Judge Alito acknowledged that whether to grant leave to file an amicus brief is often made at a relatively early stage of an appeal, so it may be difficult to tell whether an amicus filing will be helpful. See id. at 132. In this regard, it may be hard to forecast whether an amicus brief adds anything useful without thoroughly analyzing the parties’ briefs and other relevant materials, and, as is often the case, a motion for leave to file may be assigned to a judge or panel who will not decide the merits of the appeal. See id. In that latter circumstance, the motions panel would need to analyze not whether the proposed amicus brief would be helpful to them, but whether it might be helpful to others who may view the case differently. See id. Thus, Judge Alito concluded that “it is preferable to err on the side of granting leave” because if an amicus brief that turns out to be unhelpful is filed, the merits panel should be able to make that determination without much trouble and then simply disregard the amicus brief. “On the other hand, if a good brief is rejected, the merits panel will be deprived of a resource that might have been of assistance.” Id. at 133. The majority approach to amicus contributions appears to follow this rule: allow amicus briefs and leave the rest to the court’s discretion. See, e.g., United States v. Nunez, No. 21-50131, 2022 WL 17883604, at *4 (9th Cir. December 23, 2022) (granting leave but not considering issues outside the record or not raised by the parties; citing Pres. Coal., Inc. v. Pierce, 667 F.2d 851, 862 (9th Cir. 1982)).

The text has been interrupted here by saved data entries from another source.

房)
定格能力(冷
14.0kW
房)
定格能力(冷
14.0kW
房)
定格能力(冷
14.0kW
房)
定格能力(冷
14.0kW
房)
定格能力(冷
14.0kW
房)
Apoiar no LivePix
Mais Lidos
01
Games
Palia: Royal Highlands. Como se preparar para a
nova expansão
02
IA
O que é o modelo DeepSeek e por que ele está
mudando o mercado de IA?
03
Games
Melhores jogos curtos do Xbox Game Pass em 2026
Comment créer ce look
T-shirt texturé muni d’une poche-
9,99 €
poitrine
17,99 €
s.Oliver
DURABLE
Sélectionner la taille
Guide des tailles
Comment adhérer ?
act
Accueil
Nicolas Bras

In Judge Alito’s view, a restrictive policy may create “at least the perception of viewpoint discrimination,” and that “unless a court followed a policy of either granting or denying motions for leave to file in virtually all cases, instances of seemingly disparate treatment are predictable.” Neonatology Assocs., 293 F.3d at 133. “A restrictive policy may also convey an unfortunate message about the openness of the court.” Id.
Ultimately, however, whether a particular court adopts the permissive or restrictive approach should not impact your amicus filings. Under FRAP 29, your amicus brief should walk the fine line of not repeating the arguments raised in the parties’ briefs, yet also not straying so far from those arguments as to drift into irrelevancy. Otherwise, as Judge Posner warned, your amicus clients aren’t getting their money’s worth.
Withholding consent for amicus participation, and going so far as to oppose such participation, is usually fruitless. Most courts welcome amicus participation, and judges know how to ignore briefs that are not helpful – from amici or parties. The Advisory Committee on Appellate Rules is considering amending the FRAP to do away with the consent and motion rule to conform with the Supreme Court’s new rule. That seems like a smart move in terms of efficiency for amici (removing filing obstacles) and the courts (obviating the need to address amici motions). Besides, don’t we all want more friends?